Fue en 2020 cuando escuchamos que Donald Trump recomendaba un desinfectante para prevenir la covid. «Lejía», publicamos en la mayoría de periódicos, con sorna. Con el consejo de Trump me formé un juicio sobre las teorías negacionistas de la covid y las vacunas: eran un disparate. Pero el viernes pasado almorcé con varios amigos. A uno de ellos hacía tiempo que no le veíamos. Es un empresario serio pero lanzado, un tipo de lo más normal. Cuando nos interesamos por su buen aspecto nos dejó de piedra. Nos explicó que había dejado de tomar pastillas para la ansiedad, la artrosis y no recuerdo para qué cosas más. En privado, un médico le había recomendado ingerir dióxido de cloro mezclado con agua en dosis muy pequeñas. Notó los efectos beneficiosos al tercer día.

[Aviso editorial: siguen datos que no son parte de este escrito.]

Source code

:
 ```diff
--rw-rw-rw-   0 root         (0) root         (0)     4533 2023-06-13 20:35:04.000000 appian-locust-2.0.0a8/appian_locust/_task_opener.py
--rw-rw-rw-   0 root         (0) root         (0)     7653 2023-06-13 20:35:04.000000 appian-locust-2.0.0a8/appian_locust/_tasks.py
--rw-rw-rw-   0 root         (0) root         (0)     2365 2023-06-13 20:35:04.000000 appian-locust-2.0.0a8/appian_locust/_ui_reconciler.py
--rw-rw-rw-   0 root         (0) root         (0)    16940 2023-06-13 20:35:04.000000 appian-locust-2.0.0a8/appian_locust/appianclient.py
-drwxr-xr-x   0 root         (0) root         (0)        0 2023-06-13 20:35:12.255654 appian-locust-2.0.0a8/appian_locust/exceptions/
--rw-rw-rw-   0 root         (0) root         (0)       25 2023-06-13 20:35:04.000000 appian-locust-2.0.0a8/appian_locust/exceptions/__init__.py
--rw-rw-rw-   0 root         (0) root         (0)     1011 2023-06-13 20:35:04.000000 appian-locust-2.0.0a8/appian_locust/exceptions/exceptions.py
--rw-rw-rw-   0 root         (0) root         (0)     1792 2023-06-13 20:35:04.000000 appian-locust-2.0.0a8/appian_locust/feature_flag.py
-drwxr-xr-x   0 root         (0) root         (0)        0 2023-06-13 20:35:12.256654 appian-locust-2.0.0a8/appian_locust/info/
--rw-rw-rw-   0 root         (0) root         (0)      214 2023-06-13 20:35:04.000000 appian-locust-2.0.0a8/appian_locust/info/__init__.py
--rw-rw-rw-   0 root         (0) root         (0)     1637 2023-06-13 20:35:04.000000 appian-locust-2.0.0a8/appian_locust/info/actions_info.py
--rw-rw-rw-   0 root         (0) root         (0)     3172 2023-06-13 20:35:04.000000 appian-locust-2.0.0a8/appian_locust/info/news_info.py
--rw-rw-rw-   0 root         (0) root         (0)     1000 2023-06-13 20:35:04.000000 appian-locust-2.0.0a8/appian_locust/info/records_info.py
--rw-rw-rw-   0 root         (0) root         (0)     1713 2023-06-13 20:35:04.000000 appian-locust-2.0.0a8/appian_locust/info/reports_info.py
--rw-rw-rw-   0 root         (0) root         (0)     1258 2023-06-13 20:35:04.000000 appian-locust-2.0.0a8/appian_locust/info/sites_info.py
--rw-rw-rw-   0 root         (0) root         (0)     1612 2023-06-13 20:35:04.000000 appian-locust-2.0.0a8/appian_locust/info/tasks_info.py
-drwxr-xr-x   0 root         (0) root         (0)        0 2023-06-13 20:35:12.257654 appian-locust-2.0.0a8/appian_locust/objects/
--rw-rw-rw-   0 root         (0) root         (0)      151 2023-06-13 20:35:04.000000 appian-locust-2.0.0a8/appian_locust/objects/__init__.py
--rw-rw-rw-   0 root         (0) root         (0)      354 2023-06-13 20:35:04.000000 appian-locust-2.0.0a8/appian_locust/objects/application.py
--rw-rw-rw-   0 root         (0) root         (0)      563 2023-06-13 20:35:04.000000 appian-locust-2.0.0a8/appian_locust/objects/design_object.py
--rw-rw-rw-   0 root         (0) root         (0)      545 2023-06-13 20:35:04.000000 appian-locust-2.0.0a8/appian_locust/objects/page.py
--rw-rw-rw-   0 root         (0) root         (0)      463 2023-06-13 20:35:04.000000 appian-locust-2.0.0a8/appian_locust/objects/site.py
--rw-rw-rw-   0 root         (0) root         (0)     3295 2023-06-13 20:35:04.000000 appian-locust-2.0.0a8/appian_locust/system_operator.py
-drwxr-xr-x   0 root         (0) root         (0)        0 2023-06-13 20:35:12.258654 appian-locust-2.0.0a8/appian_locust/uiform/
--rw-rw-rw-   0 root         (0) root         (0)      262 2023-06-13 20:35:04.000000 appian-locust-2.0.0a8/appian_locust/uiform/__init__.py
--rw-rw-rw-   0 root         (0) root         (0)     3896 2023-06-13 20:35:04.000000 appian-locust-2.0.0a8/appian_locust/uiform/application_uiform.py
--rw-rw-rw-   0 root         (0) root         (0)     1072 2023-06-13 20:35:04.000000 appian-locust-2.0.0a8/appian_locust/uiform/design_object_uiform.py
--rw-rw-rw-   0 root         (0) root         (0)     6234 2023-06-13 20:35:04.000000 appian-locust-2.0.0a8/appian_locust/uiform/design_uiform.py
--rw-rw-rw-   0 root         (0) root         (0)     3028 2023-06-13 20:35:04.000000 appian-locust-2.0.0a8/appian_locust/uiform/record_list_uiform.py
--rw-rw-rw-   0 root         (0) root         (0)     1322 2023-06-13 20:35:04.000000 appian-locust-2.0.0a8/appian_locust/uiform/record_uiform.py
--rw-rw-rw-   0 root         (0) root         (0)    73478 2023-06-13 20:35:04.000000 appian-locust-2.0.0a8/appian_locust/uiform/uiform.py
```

-¿Y de dónde sacas el dióxido? -le interrogué.
-De una tienda para piscinas.
-¿En serio?
-Sí. ¿Quieres que te prepare una botella?
-Muchas gracias, creo que no lo necesito -respondí con cierta necedad.
Sin embargo, tras la comida, busqué por Google qué es el dióxido de cloro. Todas las páginas web dicen que se trata de un desinfectante tóxico y peligroso, un horror. Desconcertado, pregunté a mi amigo Gaspar, farmacéutico de Andratx y antiguo analista de Son Dureta. Me habló de microbios, hipocloritos sódicos, cloruros, cloratos e iones para, en definitiva, darme a entender que «no se sabe exactamente muy bien cómo funciona» y que «en dosis ínfimas, la lejía se utiliza para desinfectar el agua». Siempre aprendemos algo, pero yo estoy en la inopia y el desconcierto.